L'Assemblée nationale a souhaité que les juridictions puissent décider elles-mêmes de placer en hôpital psychiatrique la personne reconnue irresponsable. C'est une simple faculté qu'elles partagent avec le préfet, qui pourra avoir déjà pris un arrêté d'hospitalisation d'office.
Les juridictions qui déclarent la personne irresponsable pourront également la soumettre à des mesures de sûreté destinées à éviter un nouveau passage à l'acte : l'interdiction de se rendre dans certains lieux, l'interdiction de détenir une arme ou encore l'interdiction de rencontrer les victimes, par exemple. Ces mesures seront applicables dès l'hospitalisation. Elles seront très utiles au moment de délivrer des permissions de sortir.
Enfin, si c'est la chambre de l'instruction qui déclare la personne irresponsable, elle renverra l'affaire devant le tribunal correctionnel à la demande des victimes pour statuer sur leurs demandes de dommages et intérêts.
Troisième volet du projet de loi : les nouvelles dispositions pour améliorer la prise en charge des détenus nécessitant des soins.
Dans le prolongement de la loi du 10 août 2007, le détenu qui refusera des soins en détention pourra se voir retirer toutes ses remises de peine. Le refus de soins sera assimilé désormais à une mauvaise conduite.
L'échange d'informations entre le médecin intervenant en milieu carcéral et le médecin qui suivra le détenu à sa sortie de prison sera amélioré. Cela permettra d'assurer un meilleur suivi médical.

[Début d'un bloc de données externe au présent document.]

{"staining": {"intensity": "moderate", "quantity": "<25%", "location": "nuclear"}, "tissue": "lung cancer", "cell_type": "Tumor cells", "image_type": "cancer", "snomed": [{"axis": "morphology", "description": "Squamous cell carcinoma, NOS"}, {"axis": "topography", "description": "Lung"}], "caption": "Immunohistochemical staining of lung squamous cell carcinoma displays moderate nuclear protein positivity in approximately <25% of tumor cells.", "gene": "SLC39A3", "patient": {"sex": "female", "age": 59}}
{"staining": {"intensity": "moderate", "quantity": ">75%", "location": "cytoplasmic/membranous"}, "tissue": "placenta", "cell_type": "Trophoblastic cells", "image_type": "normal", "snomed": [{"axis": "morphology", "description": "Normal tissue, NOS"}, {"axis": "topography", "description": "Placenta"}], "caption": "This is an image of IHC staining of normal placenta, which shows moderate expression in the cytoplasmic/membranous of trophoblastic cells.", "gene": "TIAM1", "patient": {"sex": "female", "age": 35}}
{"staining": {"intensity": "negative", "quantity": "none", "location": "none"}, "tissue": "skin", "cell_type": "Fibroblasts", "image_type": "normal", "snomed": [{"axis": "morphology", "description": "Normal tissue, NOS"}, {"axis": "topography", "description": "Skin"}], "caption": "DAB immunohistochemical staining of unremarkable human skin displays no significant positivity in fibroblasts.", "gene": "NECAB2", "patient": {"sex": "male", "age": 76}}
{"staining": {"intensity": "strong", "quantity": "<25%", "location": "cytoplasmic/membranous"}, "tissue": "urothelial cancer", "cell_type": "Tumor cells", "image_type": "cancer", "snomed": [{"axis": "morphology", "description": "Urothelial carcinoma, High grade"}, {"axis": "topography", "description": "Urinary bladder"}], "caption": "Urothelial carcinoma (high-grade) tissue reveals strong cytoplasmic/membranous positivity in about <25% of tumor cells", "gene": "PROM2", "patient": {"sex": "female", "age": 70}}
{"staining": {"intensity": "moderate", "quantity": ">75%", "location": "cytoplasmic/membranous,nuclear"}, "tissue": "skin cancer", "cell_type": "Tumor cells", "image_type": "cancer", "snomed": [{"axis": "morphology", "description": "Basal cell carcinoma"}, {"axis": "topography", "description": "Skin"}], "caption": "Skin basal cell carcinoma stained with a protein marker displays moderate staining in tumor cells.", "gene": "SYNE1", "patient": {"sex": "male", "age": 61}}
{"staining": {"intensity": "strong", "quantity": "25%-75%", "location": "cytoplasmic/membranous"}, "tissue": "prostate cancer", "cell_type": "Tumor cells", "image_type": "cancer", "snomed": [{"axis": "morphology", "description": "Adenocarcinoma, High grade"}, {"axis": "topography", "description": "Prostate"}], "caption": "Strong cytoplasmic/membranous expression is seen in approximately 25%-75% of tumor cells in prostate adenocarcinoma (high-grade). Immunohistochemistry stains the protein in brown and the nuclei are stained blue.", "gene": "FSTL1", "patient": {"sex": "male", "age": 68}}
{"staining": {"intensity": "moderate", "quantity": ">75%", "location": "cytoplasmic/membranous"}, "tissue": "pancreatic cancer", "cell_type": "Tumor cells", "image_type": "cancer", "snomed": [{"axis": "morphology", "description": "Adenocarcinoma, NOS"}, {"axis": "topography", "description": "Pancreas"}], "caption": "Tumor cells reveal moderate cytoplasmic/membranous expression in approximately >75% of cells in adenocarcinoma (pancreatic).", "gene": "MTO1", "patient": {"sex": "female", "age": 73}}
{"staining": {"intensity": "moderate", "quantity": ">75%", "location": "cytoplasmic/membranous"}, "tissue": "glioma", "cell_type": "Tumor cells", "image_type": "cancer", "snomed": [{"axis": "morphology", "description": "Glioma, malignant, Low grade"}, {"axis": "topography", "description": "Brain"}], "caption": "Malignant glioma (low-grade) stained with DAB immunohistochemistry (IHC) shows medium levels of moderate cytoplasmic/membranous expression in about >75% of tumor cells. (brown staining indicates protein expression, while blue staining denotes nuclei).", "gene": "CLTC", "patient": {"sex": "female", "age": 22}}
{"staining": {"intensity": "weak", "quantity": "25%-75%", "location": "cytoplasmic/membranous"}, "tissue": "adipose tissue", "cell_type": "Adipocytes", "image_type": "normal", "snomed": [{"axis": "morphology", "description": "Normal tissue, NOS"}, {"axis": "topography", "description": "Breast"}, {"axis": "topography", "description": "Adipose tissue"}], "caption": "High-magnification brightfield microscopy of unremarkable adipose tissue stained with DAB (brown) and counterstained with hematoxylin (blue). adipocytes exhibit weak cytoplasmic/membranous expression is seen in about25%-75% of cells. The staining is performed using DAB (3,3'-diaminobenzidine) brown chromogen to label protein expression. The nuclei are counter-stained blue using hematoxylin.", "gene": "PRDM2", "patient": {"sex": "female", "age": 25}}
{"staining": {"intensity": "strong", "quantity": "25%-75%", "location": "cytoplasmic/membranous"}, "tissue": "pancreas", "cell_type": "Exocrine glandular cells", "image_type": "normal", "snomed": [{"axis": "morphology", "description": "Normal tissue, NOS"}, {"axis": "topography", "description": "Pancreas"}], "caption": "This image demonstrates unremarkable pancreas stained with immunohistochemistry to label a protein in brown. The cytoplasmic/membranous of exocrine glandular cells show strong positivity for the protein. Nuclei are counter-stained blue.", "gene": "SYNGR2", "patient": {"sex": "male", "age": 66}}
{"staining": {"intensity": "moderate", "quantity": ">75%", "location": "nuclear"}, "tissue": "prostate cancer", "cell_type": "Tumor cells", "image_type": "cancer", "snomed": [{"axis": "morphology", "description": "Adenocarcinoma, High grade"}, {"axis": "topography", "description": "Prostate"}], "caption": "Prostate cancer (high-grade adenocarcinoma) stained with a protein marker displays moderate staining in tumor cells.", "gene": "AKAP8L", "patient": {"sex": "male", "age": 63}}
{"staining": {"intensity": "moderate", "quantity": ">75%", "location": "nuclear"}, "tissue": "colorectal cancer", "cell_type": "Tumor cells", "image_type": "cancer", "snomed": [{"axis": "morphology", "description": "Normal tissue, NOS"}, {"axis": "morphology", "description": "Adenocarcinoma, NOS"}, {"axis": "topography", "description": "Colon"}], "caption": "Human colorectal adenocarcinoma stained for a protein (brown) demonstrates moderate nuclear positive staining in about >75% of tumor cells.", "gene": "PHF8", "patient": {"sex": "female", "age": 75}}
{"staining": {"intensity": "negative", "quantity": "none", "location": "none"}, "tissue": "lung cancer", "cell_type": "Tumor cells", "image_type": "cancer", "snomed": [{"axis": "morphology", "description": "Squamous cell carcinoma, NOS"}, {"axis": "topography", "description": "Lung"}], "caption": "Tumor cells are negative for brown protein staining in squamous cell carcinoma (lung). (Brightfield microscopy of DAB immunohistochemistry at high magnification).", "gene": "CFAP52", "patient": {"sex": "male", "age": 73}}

De même, les soignants devront signaler au chef d'établissement les risques pour la sécurité des personnes dont ils ont connaissance.
Il s'agit d'assurer la sécurité des personnels intervenant en milieu pénitentiaire et celle des autres détenus. Ces dispositions ne violent en rien le secret médical. Elles sont la traduction de l'obligation qui pèse déjà sur tous les professionnels. Elle évitera que leur responsabilité pénale ne soit engagée du chef de non-assistance à personne en danger.
Monsieur le président, monsieur le rapporteur, mesdames, messieurs les sénateurs, vous le constatez, le Gouvernement vous soumet un texte d'envergure, équilibré et réfléchi. C'est un texte qui concilie la sécurité des Français et le respect des libertés essentielles.
Nous allons en débattre en profondeur. Je souhaite que ce débat soit constructif. Je souhaite aussi que ce débat soit à la hauteur des enjeux. Enfin, je souhaite que ce débat dépasse les simples clivages politiques.